Körfez’deki Araplar ise şundan çekiniyorlar. İran tekrar bölgenin jandarması mı oluyor? Batı’nın İran’la anlaşmasının nedenlerinin arasında o var. Baktığınız zaman İran, Yemen’den, Lübnan’a kadar Körfez ülkelerinde her yeri karıştırıyor. Lübnan’da, Suriye’de, Irak’ta Lübnan’da devlet onların elinde. Dolayısıyla Körfez ülkeleri, İran tarafından kuşatılma sendromuyla karşı karşıyalar. Bu Türkiye açısından da geçerli. Katar, Suudi Arabistan, Türkiye artık Batının ve ABD’nin eski dostları haline geliyor. İran Batı’nın yeni gözdesi haline geliyor. İsrail şaşırtmasın. Zaten İsrail, Filistinliler’i ezmek için İran meselesini kullandı. İran onun için bir korkuluk, bugüne kadar tersini görmedik.
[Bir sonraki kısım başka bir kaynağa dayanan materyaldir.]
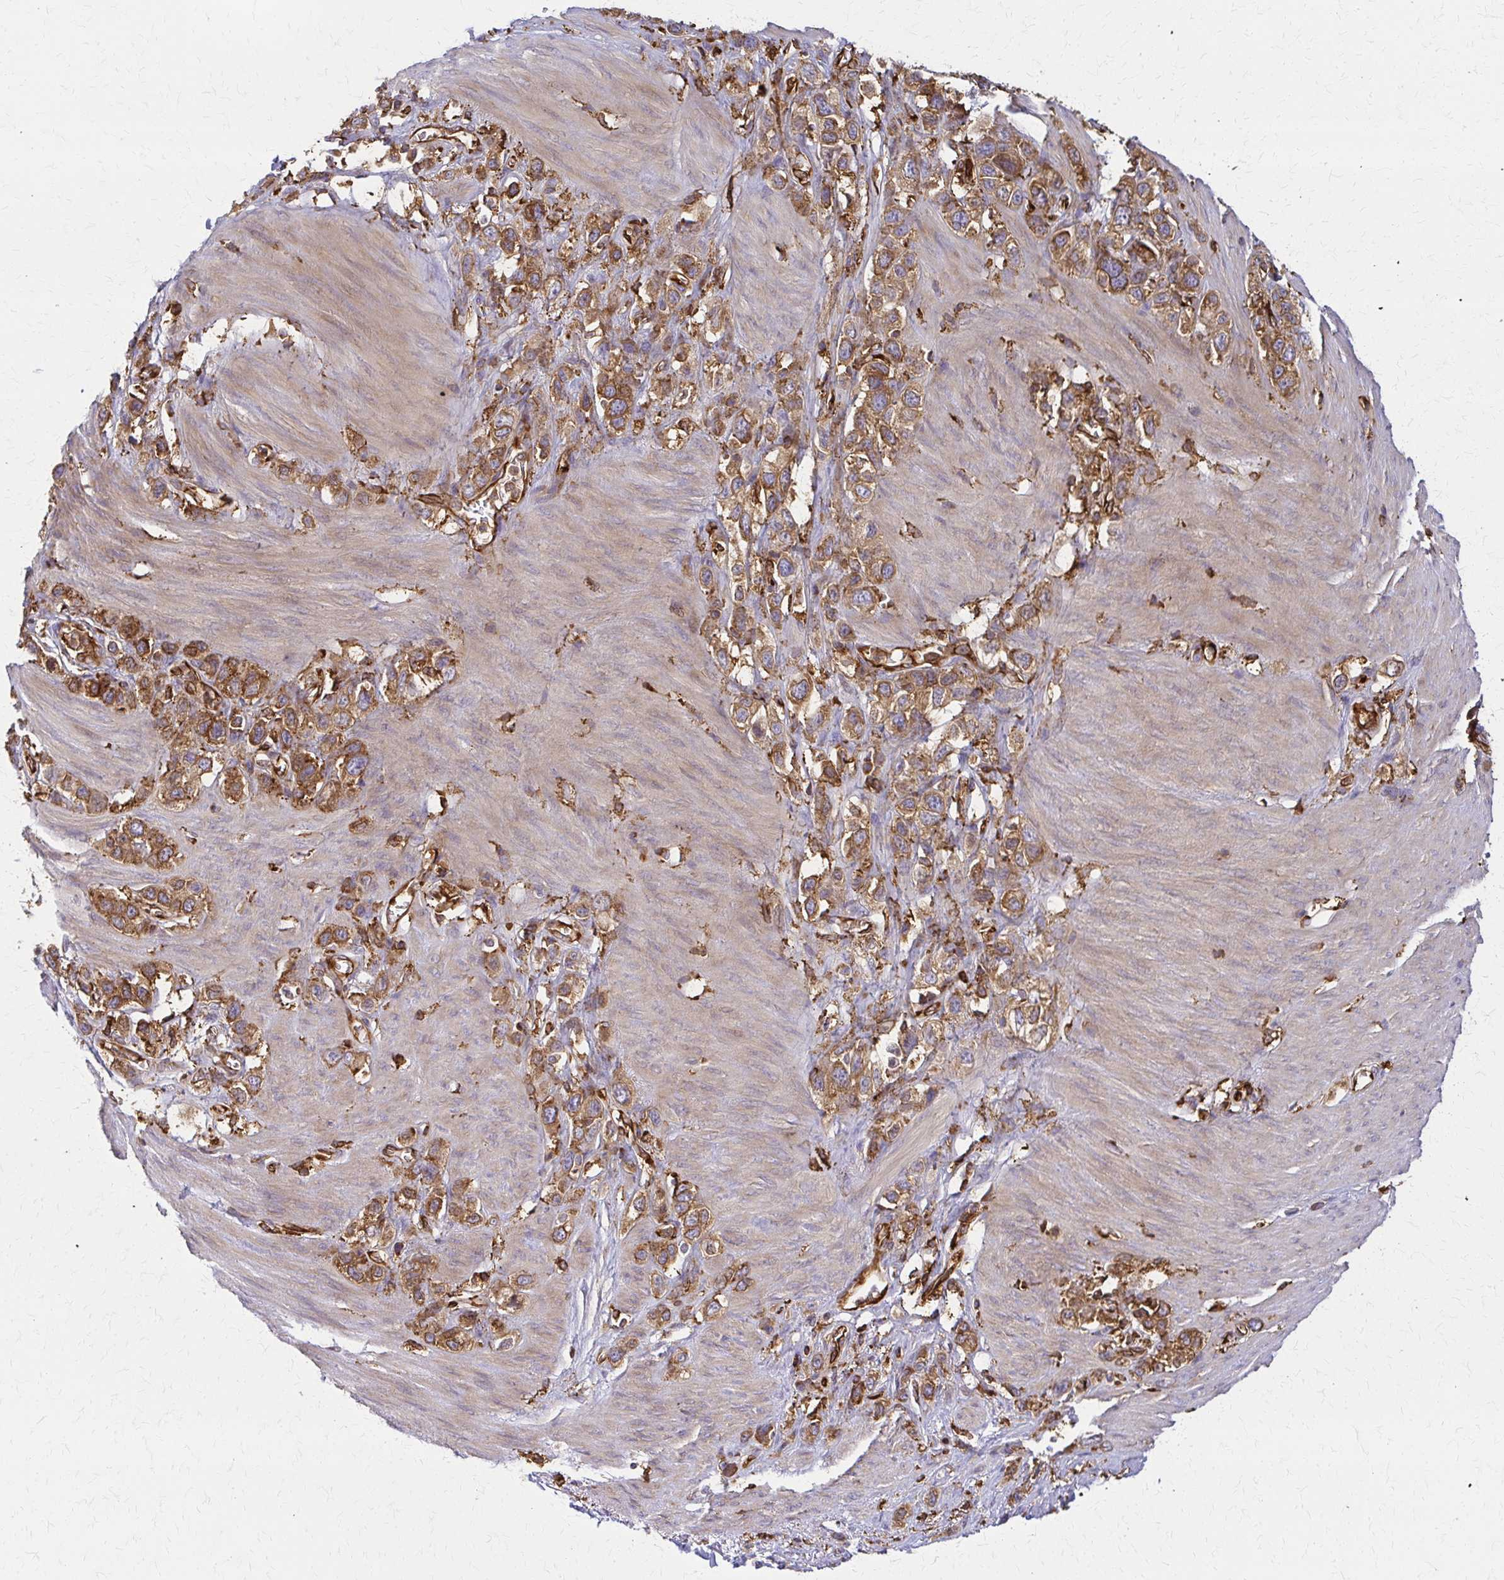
{"staining": {"intensity": "moderate", "quantity": ">75%", "location": "cytoplasmic/membranous"}, "tissue": "stomach cancer", "cell_type": "Tumor cells", "image_type": "cancer", "snomed": [{"axis": "morphology", "description": "Adenocarcinoma, NOS"}, {"axis": "topography", "description": "Stomach"}], "caption": "Immunohistochemistry (IHC) histopathology image of stomach adenocarcinoma stained for a protein (brown), which shows medium levels of moderate cytoplasmic/membranous staining in approximately >75% of tumor cells.", "gene": "WASF2", "patient": {"sex": "female", "age": 65}}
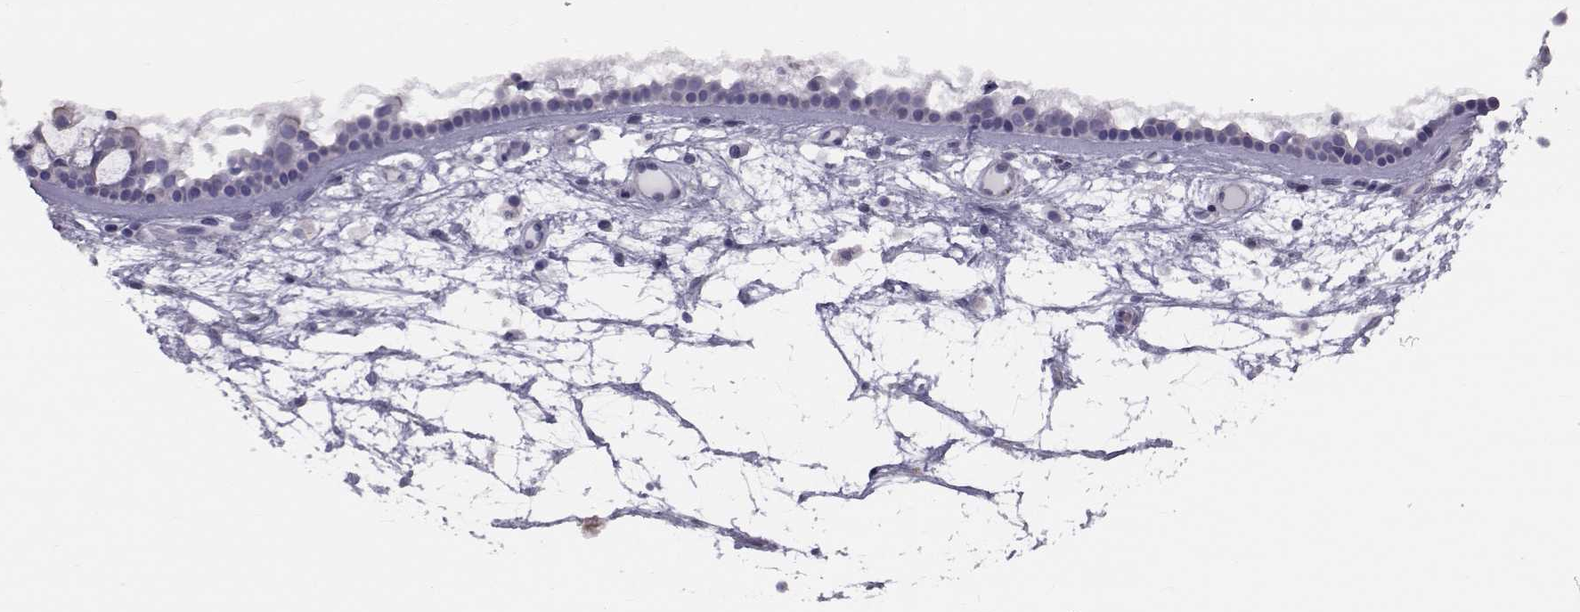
{"staining": {"intensity": "negative", "quantity": "none", "location": "none"}, "tissue": "nasopharynx", "cell_type": "Respiratory epithelial cells", "image_type": "normal", "snomed": [{"axis": "morphology", "description": "Normal tissue, NOS"}, {"axis": "topography", "description": "Nasopharynx"}], "caption": "High magnification brightfield microscopy of unremarkable nasopharynx stained with DAB (brown) and counterstained with hematoxylin (blue): respiratory epithelial cells show no significant expression. (Stains: DAB (3,3'-diaminobenzidine) immunohistochemistry with hematoxylin counter stain, Microscopy: brightfield microscopy at high magnification).", "gene": "GARIN3", "patient": {"sex": "female", "age": 68}}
MISIR BALTACI BİR DİPLOMASİ UYGULUYOR

Mısır, Türkiye büyükelçisinin ülkeyi terk etmesini istedi. Türkiye’de buna karşılık verdi. Darbeden sonra ilişkiler düzene oturmadı. 1954 yılında Cemal Abdülnasır’ın darbesi sonrası da böyle bir gelişme yaşanmış. Bu konuda ne söyleyeceksiniz?


Onu birçok sefer yazmışlar. Ali Özbek’in hatıratında da var. Mısır’daki kraliyet ailesinden biriyle evliymiş. Nasır toprak reformu yapınca arazileri müsadere etmiş ve Büyükelçi buna tepki göstermiş. Bu tepki üzerine Mısırlılar’da tepki göstermiş. Sadece o değil. Nasır döneminde gerçekten baltacı bir demokrasi oluşturulmuş. Yani tabiri caizse diplomaside baltacılık uygulanmış. Bu çerçevede bir çok Türk talebesi sınır dışı edilmiş. Emin Saraç Hoca bunlardan bir tanesi. Dolayısıyla 1954’de orada olan Türk büyükelçisi Fuat Tugay yanlış bir adım atmış olabilir. O normaldir. Bende o büyükelçi hakkında pek olumlu bilgiye rastlamadım. Nasır’ın davranışı baltacı bir anlayışı temsil ediyor. Bu diplomasi alanda baltacılıktan başka bir şey değil. Mısırlılar dünyanın en büyük baltacıları. Tarihte Hz. Osman’ın şehadetinde, Hz Ali’nin iktidarını pekiştirememesinin temel nedenleri arasında Mısırlı baltacılar var.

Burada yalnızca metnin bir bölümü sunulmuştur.